The 2013-14 NBA season was one that Victor Claver would like to put in the past. After playing in 49 games (even starting in 16) in the 2012-13 season, Claver struggled to find his spot in the rotation last season. Appearing in only 21 games, Claver logged a total of 186 minutes, averaging 2.2 points and 1.9 rebounds. The 6′ 9″ hybrid forward was left searching for why he fell out of favor.
There are a few reasons why Claver saw his minutes diminish. In 2012-13, the Trail Blazers were not a competitive team. They gave their young, undeveloped players more playing time to help them learn the game at a faster pace. Claver was one that benefited from the poor performing team. Entering last season, Claver must have hoped he would continue to get significant playing time. He had a great summer, capped off by his performance at EuroBasket 2013. His team lost their last 13 games of the season the previous year and were dubbed to be in the middle of another rebuilding process. But another full year of rebuilding wasn’t in the cards for the Trail Blazers.
The Trail Blazers’ successful season was great for the team and the city. They landed back in the playoffs and were one of the surprise teams in the league. Claver, however, did not benefit from the team’s new found success. He fell deeper and deeper in the depth chart and seemingly lost the eye of head coach Terry Stotts.
The addition of Thomas Robinson and Dorell Wright created another problem for Claver. Robinson is energetic and more athletic at the power forward position, and Wright is a better shooter and ball handler at the small forward position. As a hybrid forward, Claver was sent down a notch in both positions.
Even though Claver spent most of last season in street clothes, off the active roster, his home country named him to their roster. With the 2014 FIBA World Cup set to start later this summer, the Spanish national team will lean on Claver to help back up Pau Gasol. Claver had a fantastic outing during EuroBasket 2013 last summer where he averaged 20.4 minutes over 11 games and contributed 6.1 points and 5.1 rebounds per game. Prior to the additions and successes Portland experienced in 2013-14, those numbers were supposed to thrust Claver into more playing time with the Trail Blazers.
Spain coach Juan Antonio Orenga believes in Claver’s game and will have him contribute to the national team. Orenga was quoted yesterday, saying:
“Last year (at the EuroBasket), he responded without playing many minutes (in Portland) and we know that he is healthy and eager to play well. I trust that he will do a repeat of last year, and he will have grown up as a player thanks to a lot of individual work done during the year”

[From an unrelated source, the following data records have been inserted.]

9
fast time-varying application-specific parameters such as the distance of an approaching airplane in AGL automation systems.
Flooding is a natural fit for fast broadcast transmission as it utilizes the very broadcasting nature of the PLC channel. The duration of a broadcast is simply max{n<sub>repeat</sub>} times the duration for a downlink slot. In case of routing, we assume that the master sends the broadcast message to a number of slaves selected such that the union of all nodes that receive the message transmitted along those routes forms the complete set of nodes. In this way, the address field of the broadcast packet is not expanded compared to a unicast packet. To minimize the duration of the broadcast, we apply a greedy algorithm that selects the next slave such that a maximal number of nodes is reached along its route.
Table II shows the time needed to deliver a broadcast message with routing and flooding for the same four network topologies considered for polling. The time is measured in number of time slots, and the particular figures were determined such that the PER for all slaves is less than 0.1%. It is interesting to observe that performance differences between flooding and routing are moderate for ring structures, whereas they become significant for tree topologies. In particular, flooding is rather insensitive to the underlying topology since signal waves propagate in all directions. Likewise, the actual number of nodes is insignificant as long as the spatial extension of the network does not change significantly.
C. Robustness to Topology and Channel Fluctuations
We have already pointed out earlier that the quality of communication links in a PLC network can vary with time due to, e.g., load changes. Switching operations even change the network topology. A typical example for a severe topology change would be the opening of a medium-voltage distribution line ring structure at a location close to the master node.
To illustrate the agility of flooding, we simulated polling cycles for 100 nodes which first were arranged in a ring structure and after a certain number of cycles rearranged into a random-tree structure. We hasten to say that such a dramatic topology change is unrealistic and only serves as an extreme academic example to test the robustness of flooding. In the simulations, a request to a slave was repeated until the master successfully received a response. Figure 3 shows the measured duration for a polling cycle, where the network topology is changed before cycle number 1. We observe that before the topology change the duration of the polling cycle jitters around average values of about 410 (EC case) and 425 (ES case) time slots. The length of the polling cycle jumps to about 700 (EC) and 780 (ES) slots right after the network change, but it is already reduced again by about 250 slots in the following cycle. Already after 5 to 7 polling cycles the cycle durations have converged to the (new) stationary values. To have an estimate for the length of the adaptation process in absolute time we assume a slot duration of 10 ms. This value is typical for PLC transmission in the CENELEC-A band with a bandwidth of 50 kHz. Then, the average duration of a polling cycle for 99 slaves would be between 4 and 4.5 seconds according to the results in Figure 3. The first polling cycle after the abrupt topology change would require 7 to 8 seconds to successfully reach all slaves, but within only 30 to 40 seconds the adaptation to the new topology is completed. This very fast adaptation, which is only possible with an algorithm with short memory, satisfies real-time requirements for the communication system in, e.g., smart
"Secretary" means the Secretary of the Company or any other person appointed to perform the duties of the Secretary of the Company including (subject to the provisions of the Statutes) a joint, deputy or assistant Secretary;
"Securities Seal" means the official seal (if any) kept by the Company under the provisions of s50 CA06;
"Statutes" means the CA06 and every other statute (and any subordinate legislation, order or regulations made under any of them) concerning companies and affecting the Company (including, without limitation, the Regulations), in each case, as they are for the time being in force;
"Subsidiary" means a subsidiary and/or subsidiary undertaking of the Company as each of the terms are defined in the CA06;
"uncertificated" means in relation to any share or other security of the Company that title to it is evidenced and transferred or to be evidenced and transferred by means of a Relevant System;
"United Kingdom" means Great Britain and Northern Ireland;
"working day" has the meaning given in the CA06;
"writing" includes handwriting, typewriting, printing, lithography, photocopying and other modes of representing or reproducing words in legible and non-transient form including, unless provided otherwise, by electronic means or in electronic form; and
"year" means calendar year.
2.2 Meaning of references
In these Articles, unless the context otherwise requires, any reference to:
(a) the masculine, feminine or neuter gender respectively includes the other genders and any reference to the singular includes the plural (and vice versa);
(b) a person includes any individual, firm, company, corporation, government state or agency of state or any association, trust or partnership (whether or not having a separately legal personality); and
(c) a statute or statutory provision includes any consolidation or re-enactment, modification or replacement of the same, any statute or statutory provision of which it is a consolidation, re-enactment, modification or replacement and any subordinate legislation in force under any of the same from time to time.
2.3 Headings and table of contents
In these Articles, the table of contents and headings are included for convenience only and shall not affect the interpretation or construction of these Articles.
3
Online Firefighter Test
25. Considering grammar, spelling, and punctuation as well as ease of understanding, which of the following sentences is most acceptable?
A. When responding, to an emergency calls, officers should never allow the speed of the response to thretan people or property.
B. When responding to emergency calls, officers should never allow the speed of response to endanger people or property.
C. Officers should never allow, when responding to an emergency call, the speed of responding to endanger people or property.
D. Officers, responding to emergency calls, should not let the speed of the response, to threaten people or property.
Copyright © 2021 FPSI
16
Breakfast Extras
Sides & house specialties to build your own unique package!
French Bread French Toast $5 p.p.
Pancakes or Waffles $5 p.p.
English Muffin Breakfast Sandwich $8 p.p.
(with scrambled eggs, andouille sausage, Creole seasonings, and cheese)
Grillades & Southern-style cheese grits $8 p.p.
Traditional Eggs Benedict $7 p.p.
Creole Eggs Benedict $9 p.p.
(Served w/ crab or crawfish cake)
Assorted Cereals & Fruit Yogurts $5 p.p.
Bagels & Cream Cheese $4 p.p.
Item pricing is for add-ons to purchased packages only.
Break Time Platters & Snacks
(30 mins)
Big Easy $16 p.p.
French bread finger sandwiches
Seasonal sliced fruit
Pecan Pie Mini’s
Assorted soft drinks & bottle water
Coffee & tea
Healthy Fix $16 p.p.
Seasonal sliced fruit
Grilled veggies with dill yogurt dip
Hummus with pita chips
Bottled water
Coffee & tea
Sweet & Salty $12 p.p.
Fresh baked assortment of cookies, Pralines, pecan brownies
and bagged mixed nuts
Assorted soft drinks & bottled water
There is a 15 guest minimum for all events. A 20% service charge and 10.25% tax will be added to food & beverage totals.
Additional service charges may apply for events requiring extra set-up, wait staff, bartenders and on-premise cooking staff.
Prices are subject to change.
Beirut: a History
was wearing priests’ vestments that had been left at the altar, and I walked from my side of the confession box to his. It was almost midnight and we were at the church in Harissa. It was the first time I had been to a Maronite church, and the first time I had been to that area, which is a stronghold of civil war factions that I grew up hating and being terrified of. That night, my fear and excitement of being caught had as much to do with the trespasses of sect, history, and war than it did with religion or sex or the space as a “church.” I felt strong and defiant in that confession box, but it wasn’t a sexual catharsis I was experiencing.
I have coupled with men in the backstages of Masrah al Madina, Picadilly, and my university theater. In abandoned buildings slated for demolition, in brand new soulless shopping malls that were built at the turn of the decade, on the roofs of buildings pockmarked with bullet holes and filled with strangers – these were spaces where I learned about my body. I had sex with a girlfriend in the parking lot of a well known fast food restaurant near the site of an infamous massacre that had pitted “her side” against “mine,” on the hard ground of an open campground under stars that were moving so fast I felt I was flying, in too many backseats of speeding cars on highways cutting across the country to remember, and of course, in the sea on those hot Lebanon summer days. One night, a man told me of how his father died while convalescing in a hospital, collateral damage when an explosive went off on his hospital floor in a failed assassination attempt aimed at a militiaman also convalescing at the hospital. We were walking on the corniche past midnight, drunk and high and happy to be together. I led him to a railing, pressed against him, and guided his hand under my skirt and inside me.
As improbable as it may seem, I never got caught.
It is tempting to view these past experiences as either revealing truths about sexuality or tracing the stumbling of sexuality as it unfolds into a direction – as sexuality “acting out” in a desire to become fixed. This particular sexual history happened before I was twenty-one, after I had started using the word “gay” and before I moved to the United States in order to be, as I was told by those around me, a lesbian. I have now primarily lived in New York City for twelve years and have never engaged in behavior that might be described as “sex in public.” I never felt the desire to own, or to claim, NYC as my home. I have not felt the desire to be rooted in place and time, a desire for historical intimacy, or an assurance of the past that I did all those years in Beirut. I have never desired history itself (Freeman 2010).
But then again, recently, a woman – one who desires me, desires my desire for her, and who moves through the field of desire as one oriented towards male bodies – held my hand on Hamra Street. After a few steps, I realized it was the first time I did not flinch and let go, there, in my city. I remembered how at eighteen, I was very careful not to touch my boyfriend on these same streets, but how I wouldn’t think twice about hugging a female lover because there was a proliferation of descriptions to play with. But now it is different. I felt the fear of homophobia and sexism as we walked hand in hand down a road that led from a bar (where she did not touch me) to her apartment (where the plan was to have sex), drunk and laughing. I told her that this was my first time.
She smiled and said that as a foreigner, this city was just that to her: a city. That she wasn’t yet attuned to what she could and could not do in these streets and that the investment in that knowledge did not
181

I agree that Claver will probably have a decent outing at the 2014 FIBA World Cup. He will be among his fellow Spanish teammates and should see the floor. I’m not sure if Claver’s stint with the Trail Blazers is coming to a close, but I’d like to see him get one more chance. With their limited free agency moves, the Trail Blazers will rely on their roster from last year. Claver’s best off-season chance to prove that he deserves a spot in the regular rotation is to play exceptionally during the World Cup.